First, do NOT enable all ES correlation searches.  That will cause more problems than it will solve.  Enable only the correlation searches that pertain to your use cases and for which you have data ingested in Splunk.

Where a TA should be installed depends on what the TA does.  The installation instructions for the TA should specify the location.  If it doesn't use the "Where to install" I link I provided earlier.  Generally speaking, it can't hurt to install a TA on both indexers and UFs.

Splunkbase is the source for most Splunk TAs.  Others can be downloaded from the vendors that created them for their products.  Still others are available from GitHub.  It can be difficult to locate a TA without knowing the name, however.  What do you want the TA to do?  Perhaps we can help you find something appropriate.

can u share the TA UF, specifically used for ES?
Or the download link or any helpful screenshot

There is no UF add-on specific to ES.  ES can produce an add-on for your indexers, but that method can be used only in limited circumstances.  See https://docs.splunk.com/Documentation/ES/7.2.0/Install/InstallTechnologyAdd-ons#Deploy_add-ons_to_fo... for when it can be used and alternatives for other environments.  I recommend manual installation of add-ons.

Again - there is no such thing as "add on for UF". There are several different add-ons (which you install on various components of your Splunk Infrastructure, including UFs) needed for specific solution you want to ingest data from.

So if you want to process logs from Checkpoint firewalls, you use TA for Checkpoint. If you get logs from Proofpoint you install UF for Proofpoint. And so on.

So if i have 50 devices i need to install the TA on all 50? lets assume cisco, fortinet, palo alto ...
So its not enough installing TA on idexers and already such devices are sending the logs to the indexer?
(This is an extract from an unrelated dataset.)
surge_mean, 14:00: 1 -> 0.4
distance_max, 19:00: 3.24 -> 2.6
TA_for_indexers contains only the installation part needed for indexers (definition of indexes) that are needed for ES to work. But it's just so that ES on its own is "fully installed".

Apart from that Splunk (and ES too) needs to know how to work with specific types of data provided by various kinds of sources. That's what TAs for those sources are for.
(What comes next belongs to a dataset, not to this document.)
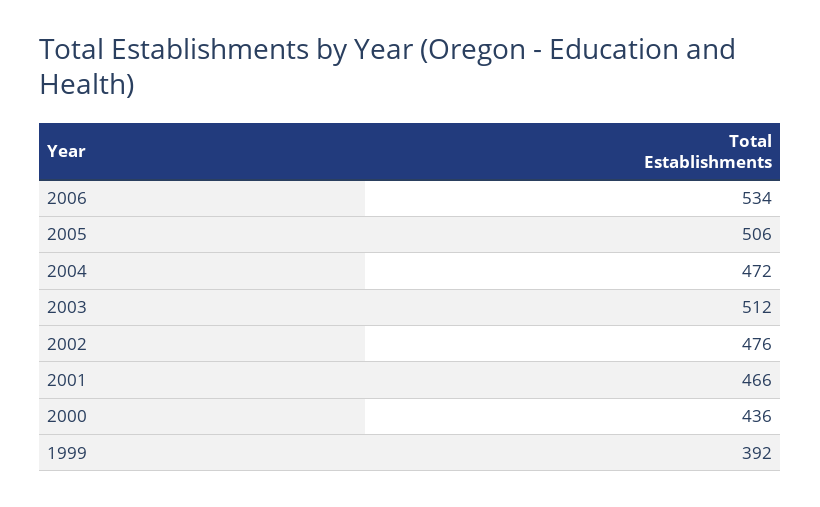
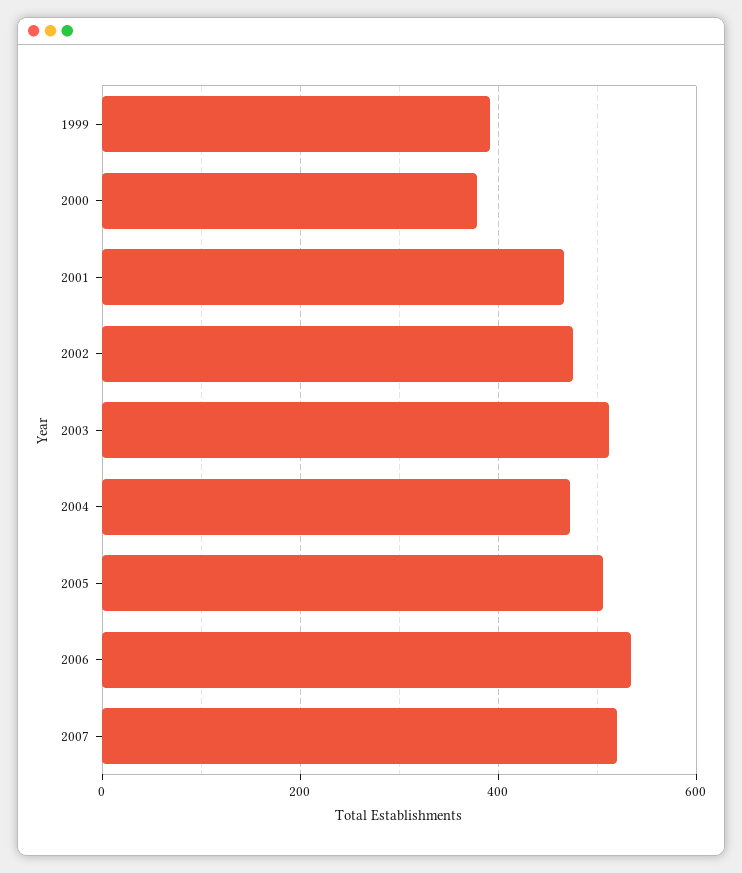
2000: 436 -> 380
2007: none -> 520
So yes, if you have 40 _types_ of devices, you might need 40 different TAs. Often TAs contain definitions, parsing rules and CIM-mappings for multiple sources from a single vendor (so you might not need to have a separate TA for every single type of Juniper firewalls, just a single TA able to parse JunOS events).

ok much clear,

i have cisco switches, tried to search for that Add-on but with no luck. I can see cisco ESA, WSA, ISE ... but not IOS as switches or routers?

Moreover, installation tab is empty they are not includes the installation steps

any advise here?

i am using splunk fully on prem - no cloud option

as per documentation TA to be installed on UF, you can refer to below link

https://community.splunk.com/t5/Security/Universal-Forwarder-Technology-Add-On/m-p/669359#M17403

As i understood, TA to be installed on Indexers (already done) and on UF

Thanks

The link provided is to this question, not to any documentation.

If the TA is already installed on the indexers then you have what you need.  Just install the same TA on the forwarders.

https://docs.splunk.com/Documentation/AddOns/released/Overview/Distributedinstall

here is the correct link

no one mentioned that it is the same TA for both, did you tried this before?
As per documentation it should be downloaded directly from splunkbase, but can't find it. The only thing i found is "Splunk-add-on-for-windows" but not sure if that's it or not

thanks

There's a lot of Splunk documentation so I understand why you don't have all the information yet.  See https://docs.splunk.com/Documentation/AddOns/released/Overview/Wheretoinstall for tips on where to install TAs.  The instructions that come with the TA are the best guide, however.

Splunkbase apps should be obtained directly from Splunkbase rather than via 3rd-party sources that may not be reputable.  However, once you've downloaded the TA it does not need to be downloaded again until a new version is available.  The one downloaded copy may be installed as many times as you wish.

It's a general method of installing addons. You need addons for your particular sources.